When the last guest had departed, I threw the front door bolt and began to prepare dinner. Sedalia was still seated in the front room, thinking, when I called her at eight.
“You know, Hank, I’ve been wondering why the killer took such a chance to get rid of me. I don’t think it was just Steve Home’s remark about my being a formidable opponent, because waiting until night to make a second attempt would have been safer than with all these people around. The only answer I can see is that I must have said something this afternoon which made the killer think I was closer to an answer than I actually am. So I had to be stopped at the very first opportunity.”

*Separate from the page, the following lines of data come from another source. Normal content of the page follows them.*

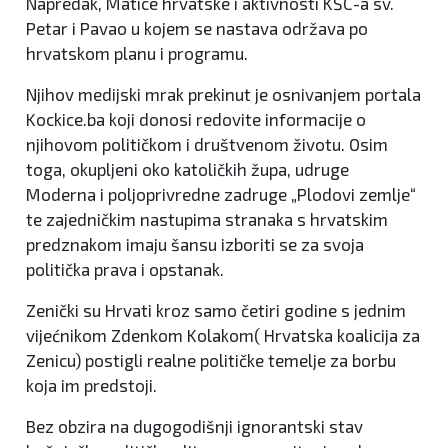
Napredak, Matice hrvatske i aktivnosti KŠC-a sv.
Petar i Pavao u kojem se nastava održava po
hrvatskom planu i programu.
Njihov medijski mrak prekinut je osnivanjem portala
Kockice.ba koji donosi redovite informacije o
njihovom političkom i društvenom životu. Osim
toga, okupljeni oko katoličkih župa, udruge
Moderna i poljoprivredne zadruge „Plodovi zemlje“
te zajedničkim nastupima stranaka s hrvatskim
predznakom imaju šansu izboriti se za svoja
politička prava i opstanak.
Zenički su Hrvati kroz samo četiri godine s jednim
vijećnikom Zdenkom Kolakom( Hrvatska koalicija za
Zenicu) postigli realne političke temelje za borbu
koja im predstoji.
Bez obzira na dugogodišnji ignorantski stav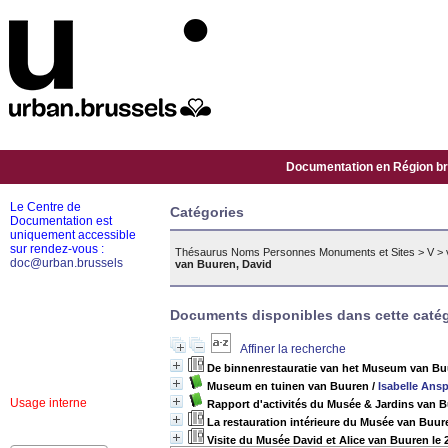
Documentation en Région bru
Le Centre de
Catégories
Documentation est
uniquement accessible
sur rendez-vous :
Thésaurus Noms Personnes Monuments et Sites
>
V
>
doc@urban.brussels
van Buuren, David
Documents disponibles dans cette catég
Affiner la recherche
De binnenrestauratie van het Museum van B
Museum en tuinen van Buuren
/
Isabelle Ans
Usage interne
Rapport d'activités du Musée & Jardins van 
La restauration intérieure du Musée van Buur
Visite du Musée David et Alice van Buuren le 2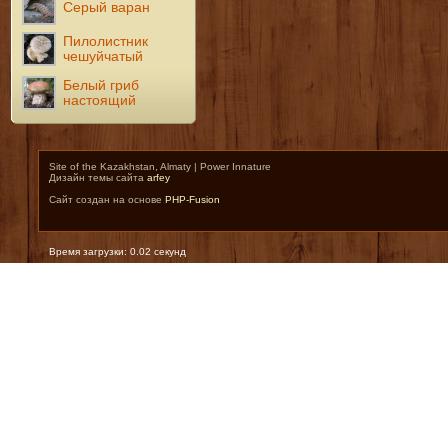
Серый варан
Пилолистник
чешуйчатый
Белый гриб
настоящий
Site of the Kazakhstan, Almaty | Power Innature
Дизайн темы сайта
arfey
Сайт создан на основе
PHP-Fusion
Время загрузки: 0.02 секунд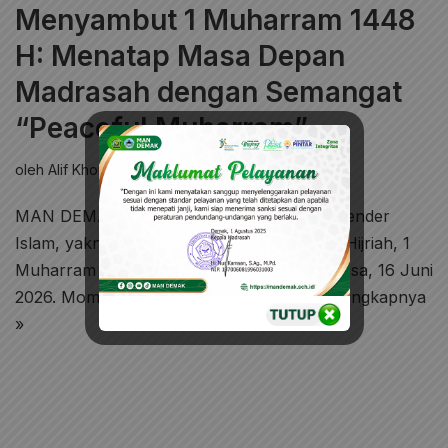
Menyambut 1 Muharram 1448
H: Menatap Masa Depan
Madrasah dengan Semangat
“Peaceful Muharram”
oleh
Alif Khoirul Umam
1 Komentar
Umum
MAN DEMAK – Pergantian tahun dalam kalender
Islam, yakni dari 1447 Hijriah menuju 1448 Hijriah, 1
Muharram diperkirakan jatuh pada hari Selasa, 16 Juni
2026. Momen krusial ini tidak sekadar…
Selengkapnya
»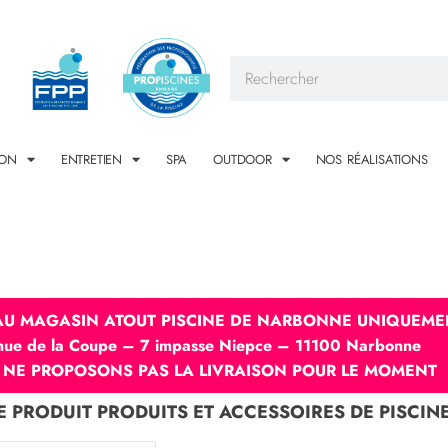
ION
ENTRETIEN
SPA
OUTDOOR
NOS RÉALISATIONS
 AU MAGASIN ATOUT PISCINE DE NARBONNE UNIQUEME
nue de la Coupe – 7 impasse Niepce – 11100 Narbonne
 NE PROPOSONS PAS LA LIVRAISON POUR LE MOMENT
 PRODUIT PRODUITS ET ACCESSOIRES DE PISCIN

I said, “I don’t recall your saying anything particularly revolutionary aside from your description as to how Monica Madigan could have built an alibi.”
“Perhaps that’s it,” she said slowly. “In my blundering way perhaps I described exactly what she did.”

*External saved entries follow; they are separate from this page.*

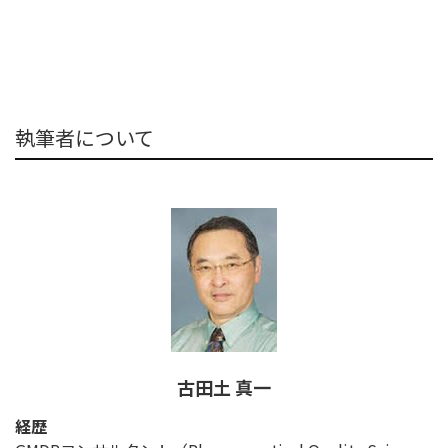
執筆者について
古田土 真一
経歴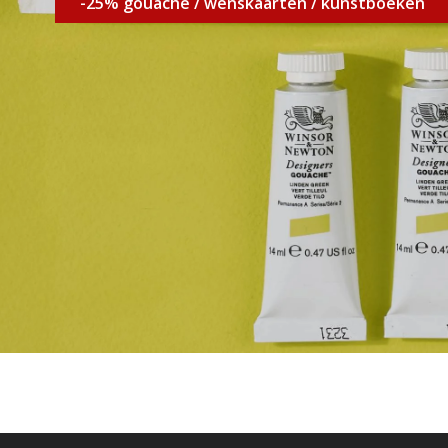
-25% gouache / wenskaarten / kunstboeken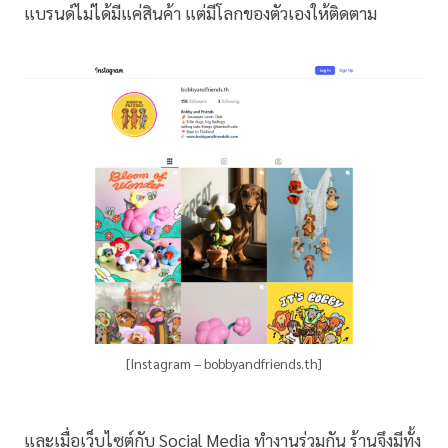
แบรนด์ไม่ได้มีแค่สินค้า แต่มีโลกของตัวเองให้ติดตาม
[Instagram – bobbyandfriends.th]
และเมื่อเว็บไซต์กับ Social Media ทำงานร่วมกัน ร้านจึงมีทั้ง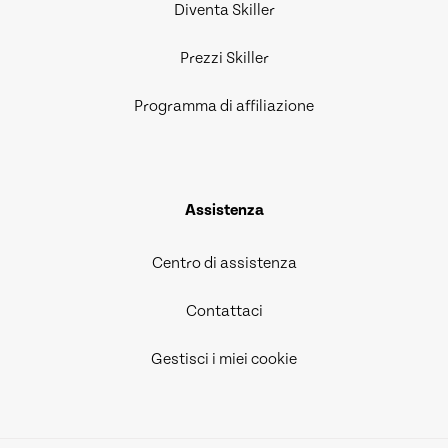
Diventa Skiller
Prezzi Skiller
Programma di affiliazione
Assistenza
Centro di assistenza
Contattaci
Gestisci i miei cookie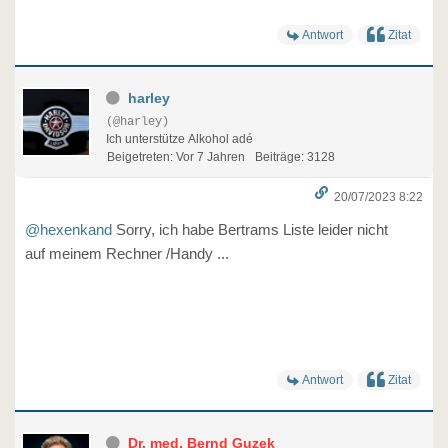
Antwort
Zitat
harley
(@harley)
Ich unterstütze Alkohol adé
Beigetreten: Vor 7 Jahren
Beiträge: 3128
20/07/2023 8:22
@hexenkand
Sorry, ich habe Bertrams Liste leider nicht
auf meinem Rechner /Handy ...
Antwort
Zitat
Dr. med. Bernd Guzek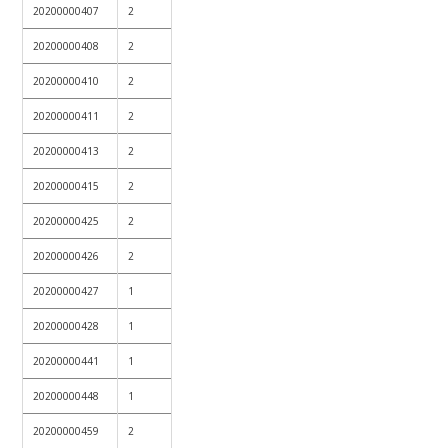
20200000407
2
20200000408
2
20200000410
2
20200000411
2
20200000413
2
20200000415
2
20200000425
2
20200000426
2
20200000427
1
20200000428
1
20200000441
1
20200000448
1
20200000459
2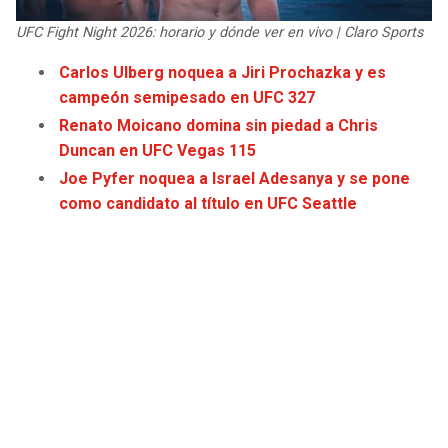
JAGUARS
WIZARDS
UFC Fight Night 2026: horario y dónde ver en vivo | Claro Sports
TITANS
WARRIORS
Carlos Ulberg noquea a Jiri Prochazka y es
campeón semipesado en UFC 327
COWBOYS
CLIPPERS
Renato Moicano domina sin piedad a Chris
Duncan en UFC Vegas 115
GIANTS
LAKERS
Joe Pyfer noquea a Israel Adesanya y se pone
como candidato al título en UFC Seattle
EAGLES
SUNS
COMMANDERS
KINGS
CARDINALS
MAVERICKS
RAMS
ROCKETS
49ERS
GRIZZLIES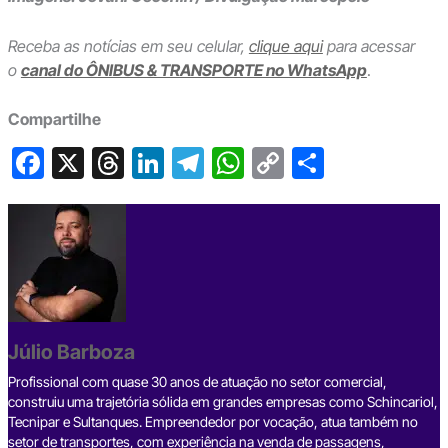
Receba as notícias em seu celular,
clique aqui
para acessar
o
canal do ÔNIBUS & TRANSPORTE no WhatsApp
.
Compartilhe
F
X
T
Li
T
W
C
S
a
hr
n
el
h
o
h
c
e
ke
e
at
p
ar
e
a
dI
gr
s
y
e
b
d
n
a
A
Li
o
s
m
p
n
o
p
k
Júlio Barboza
k
Profissional com quase 30 anos de atuação no setor comercial,
construiu uma trajetória sólida em grandes empresas como Schincariol,
Tecnipar e Sultanques. Empreendedor por vocação, atua também no
setor de transportes, com experiência na venda de passagens,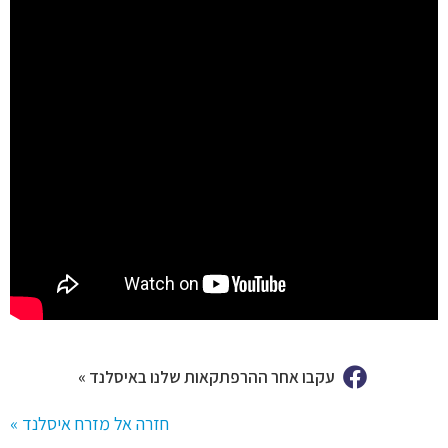
עקבו אחר ההרפתקאות שלנו באיסלנד »
חזרה אל מזרח איסלנד »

In spite of still being rankled by Mrs. Madigan’s laughing at me, I felt it only fair to point out an item which seemed to me to eliminate both women from the murder of Adrian Thorpe at least.
“Don’t forget the person who bought the knife found in Adrian Thorpe was a man,” I reminded her. “Doesn’t that tend to eliminate the two women as suspects?”

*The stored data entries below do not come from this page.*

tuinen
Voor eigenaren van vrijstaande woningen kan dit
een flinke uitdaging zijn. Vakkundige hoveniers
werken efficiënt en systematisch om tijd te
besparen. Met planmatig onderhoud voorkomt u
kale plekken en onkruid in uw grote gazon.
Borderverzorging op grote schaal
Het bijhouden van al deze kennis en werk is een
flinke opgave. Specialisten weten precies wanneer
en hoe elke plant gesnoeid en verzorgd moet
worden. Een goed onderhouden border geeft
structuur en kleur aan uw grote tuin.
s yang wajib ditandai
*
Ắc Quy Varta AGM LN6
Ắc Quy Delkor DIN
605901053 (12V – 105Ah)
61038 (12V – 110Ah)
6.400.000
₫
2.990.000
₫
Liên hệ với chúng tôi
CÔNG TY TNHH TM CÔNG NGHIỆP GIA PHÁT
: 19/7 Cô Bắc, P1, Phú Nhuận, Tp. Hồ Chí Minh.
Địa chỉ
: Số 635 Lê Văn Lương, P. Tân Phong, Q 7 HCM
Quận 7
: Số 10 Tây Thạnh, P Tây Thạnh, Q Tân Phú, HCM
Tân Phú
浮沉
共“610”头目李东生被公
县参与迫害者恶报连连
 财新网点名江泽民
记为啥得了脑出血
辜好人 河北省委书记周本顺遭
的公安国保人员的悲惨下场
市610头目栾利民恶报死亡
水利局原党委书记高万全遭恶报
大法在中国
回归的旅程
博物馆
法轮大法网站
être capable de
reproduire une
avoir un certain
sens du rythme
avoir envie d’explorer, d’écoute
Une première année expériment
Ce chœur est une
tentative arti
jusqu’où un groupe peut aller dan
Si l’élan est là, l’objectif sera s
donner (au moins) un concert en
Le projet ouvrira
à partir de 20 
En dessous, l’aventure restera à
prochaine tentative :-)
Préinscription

She shook her head, causing her braids to jiggle. “Thorpe himself may have bought it as a souvenir, and the killer merely have seen it in his room and grabbed it up as a handy weapon. Our murderer has a tendency to use whatever is convenient, as witness the employment of fire tongs twice. Or perhaps the killer stopped a bum on the street and hired him to make the purchase. There are too many possibilities to make the purchase of the knife by a man mean very much.”
“Then have you tentatively settled on Mrs. Madigan?” I asked.
She rose to come to dinner. “I haven’t tentatively settled on anyone. Aside from suggesting how the Madigan woman could have framed an alibi, I can think of one other thing I said today which might have forced the killer to act fast.”
“What was that?”
“My announcement that I expected to hear from Jonathan Toomey, the first vice president of Fibrolux Plastics, tomorrow.”
“You mean he might tell you something which would disagree with Gerald Rawlins’ story?”
“That’s a possibility,” she agreed as she moved into the dining room. “But you may recall the other night Jerome Straight said something about Mrs. Chambers leaving her Fibrolux stock in trust with Mr. Straight as the administrator. If we can get hold of Jonathan Toomey tomorrow, I think I’ll inquire just what Jerome Straight’s connection with the corporation is beyond his voting power as administrator of the estate. It would be interesting to know whether under the terms of the will he could vote himself in as president of the corporation.”
I held Sedalia’s chair for her. “Well at least we can wait till tomorrow before worrying about any more murders,” I said philosophically.
“Think so?” Sedalia asked. “Bet a nickel the murderer tries to kill me again tonight.”
On this pleasant thought we sat down to our Sunday night supper.